The Asian guy - he's like a Redcoat, incharge of his own horde of holidaymakers! Love 'im.


----------



## Nicki W (Nov 1, 2006)

Lj - one of the current trials is looking at whether AMH increases on DHEA. If you disregard your one bad result your increase is from 11 to 16 which is good, and all measurements in the body will vary daily anyway so they are quite similar really - still in the same low fert category I think (but what does that mean - they are higher than mine!   ) Don't stress too much   
LB - glad you are feeling sick! 
Love to all 
NW


----------



## laurab (Apr 17, 2006)

Well they only had one bra in my size (well a cup size bigger than normal) so I just got the one... its very very groovy, like somthing my nan would wear!!
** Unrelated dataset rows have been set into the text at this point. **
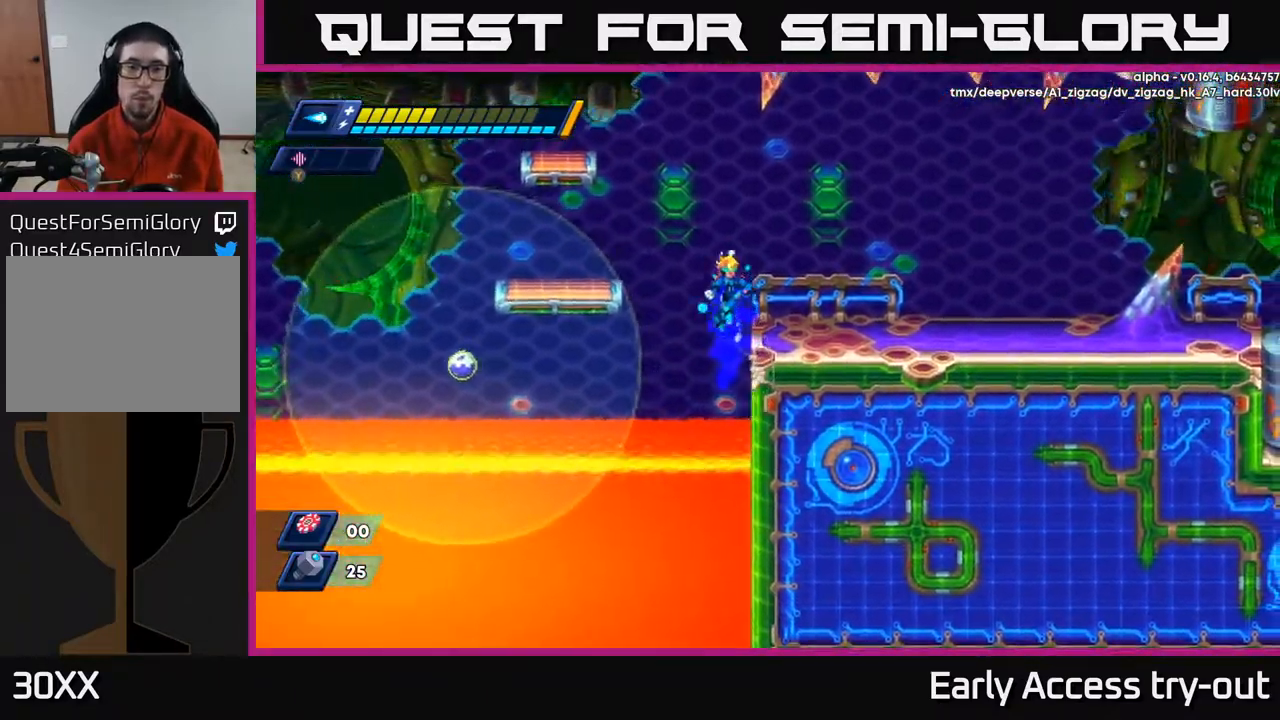
{"buttons": [], "left_stick": "center", "right_stick": "center", "events": [[183, "A", "up"], [500, "DPAD_RIGHT", "up"]]}
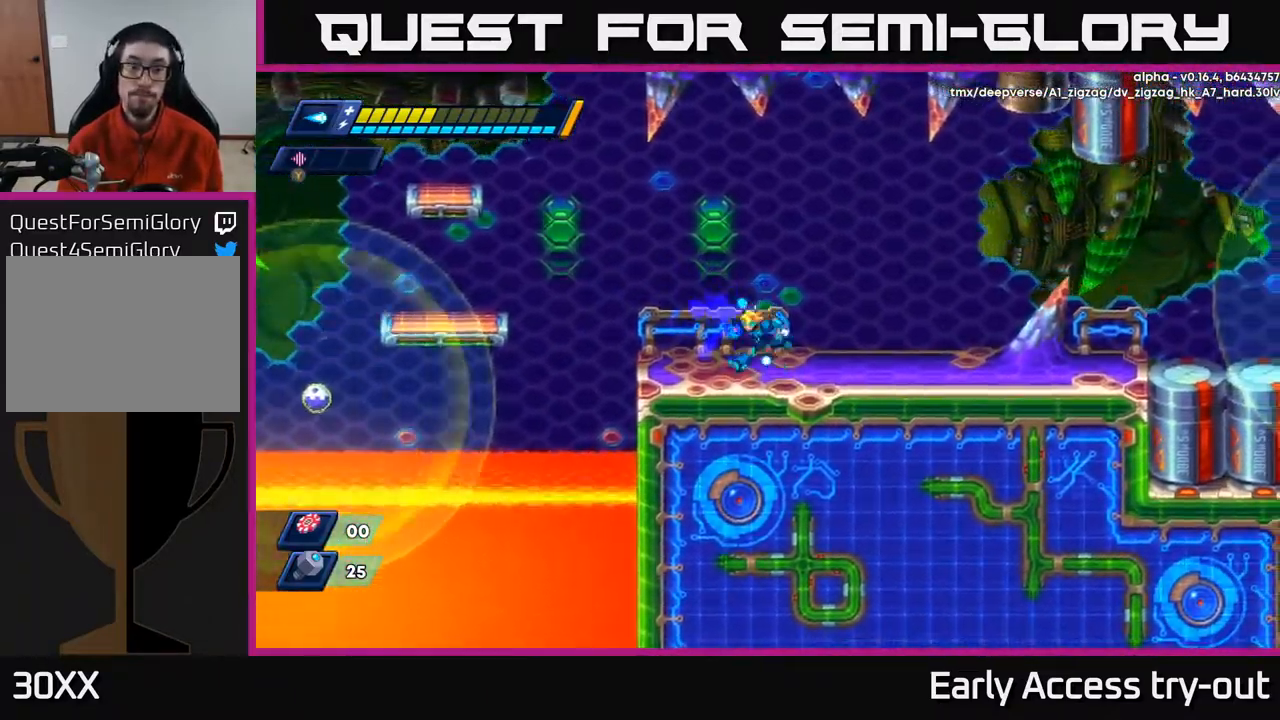
{"buttons": ["X"], "left_stick": "center", "right_stick": "center", "events": [[33, "DPAD_LEFT", "down"], [217, "X", "down"], [283, "X", "up"], [366, "X", "down"], [416, "DPAD_LEFT", "up"], [433, "X", "up"], [500, "X", "down"]]}
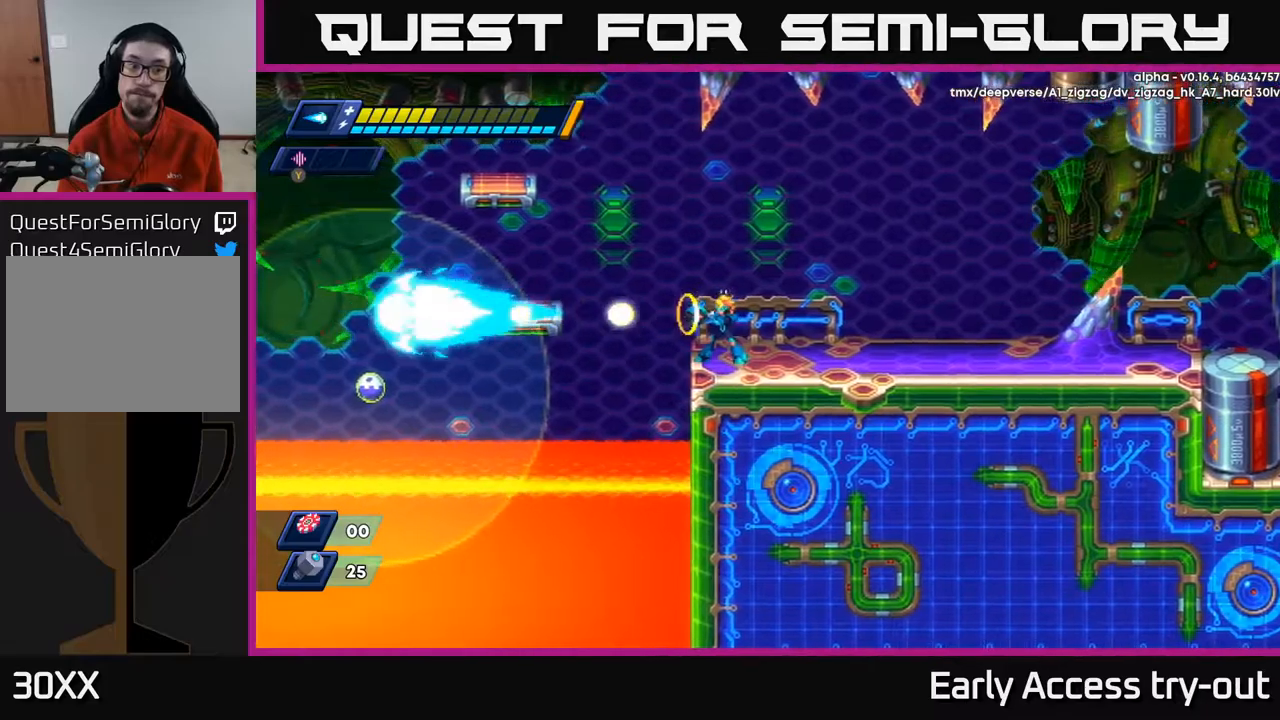
{"buttons": ["DPAD_RIGHT"], "left_stick": "center", "right_stick": "center", "events": [[50, "X", "up"], [117, "X", "down"], [217, "X", "up"], [284, "DPAD_RIGHT", "down"]]}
Did you see in the paper today a couple (aged 59 and 72) who had IVF twins yesterday and left them at the hospital as they were girls! They also asked when she wold be able to fly again so they could return to India to try again.  Can you imagine going through all this, and at that age, and then not even keeping the babies solely because they are girls... its beyond belief really.


----------



## Miranda7 (Feb 12, 2007)

Christ - really? What paper was that?


----------



## beachgirl (Jun 7, 2007)

I think the story was in the sun


----------



## Kazzie40 (Apr 1, 2008)

Good morning girls - just got back from the hospital and it looks as if I might be having the HCG injection at 9pm tomorrow night. I just wondered how soon after the HCG egg collection is normally performed? Is it 36 hours later usually? I think I remember some of you girls at the Jinemed going at midnight for the HCG then having egg collection not the next day but the morning after that or have I got that wrong? I am sorry for the questions again but I am sweating a bit ( as usual! ) as at least one of my precious six eggs is 22mm today which I know is ready to pop although I am on cetrotide but I think the hospital wants to catch the smaller ones up.  I will be back later to read up on the posts to see what has been happening with everyone here. take care love Karen xxx.


----------



## Miranda7 (Feb 12, 2007)

Yep - looks like you'll be having egg collection at 9am on Monday, Karen!

The one at 22mm is probably going to be too big - a pickled egg - but the rest are of similar size, which is why they are hanging on, to get more mature eggs out of you.

I've just got up! 10am! Amazing. I was up at half four, then went back to sleep. And the weather's not too bad, too - yay!

Beach - yes, I hadn't looked at the Sun till this morning, and there it was.

xx


----------



## Jumanji (Feb 13, 2008)

Hi Nicks - nice to see you still have a moment to come and say hello - was Emily Alice asleep??

I found the trial you are talking about - whether AMH increases on DHEA; it's still underway I gather. I lose track of the AMH ranges since I think they seem to have changed since the original 15+ (in the pmol range, 2.1 in the smaller range) being ok. I think it's now accepted that a bit lower is ok - repromedix, a huge lab in the US, regards anything above 5 in pmol (0.7) as ok and most other US clinics seem to regard anything above 7 (about 1) or 10.71 (1.5) as being ok. One New Zealand study seemed to suggest that 10 (1.4) was typical for a 37 year old. So what is "normal" does seem to vary a bit. Anyway, if we discount the 0.4 result my AMH has increased 25% after 6 weeks of DHEA.

I don't know if anyone else read the other thread on DHEA and ARGC not recommending, higher E2, lower egg quality etc. Here are my comments:

big hype a few years ago in the US but nobody believing it now - I don't agree; there is still loads of research being done, the results of one of the biggest ever studies was published in December 2007, other studies are ongoing and a patent application has only recently been submitted. I don't know if this person is referring to the original 2000 study which may have caused some temporary hype before DHEA was raised again as a possible treatment in around 2005.

reduced egg quality - no idea where this comes from; the studies suggest otherwise.

increased E2 levels - DHEA does increase peak E2 levels but isn't that good? I mean, someone early on in the thread (puglet on page 1) was looking into DHEA because she had been told her E2 was low, indicating diminished ovarian reserve!! If they are talking about increased cycle day 3 E2 levels, then from what I have read, the research doesn't support this. There may well be a slight increase (from logic here since DHEA can convert to E2 and other hormones) but not hugely so. (I personally looked at this but my E2 on day 3 was low so I felt I had some wiggle room here; same applied to testosterone where mine was also low)

Zita West not recommending - their words to me were "it's not licensed in the UK so we can't recommend it. If I were you I would take it"; they also gave me a leaflet on sources and a summary of a client's experience with a telephone consultation with DHEA guru Dr. Gleicher.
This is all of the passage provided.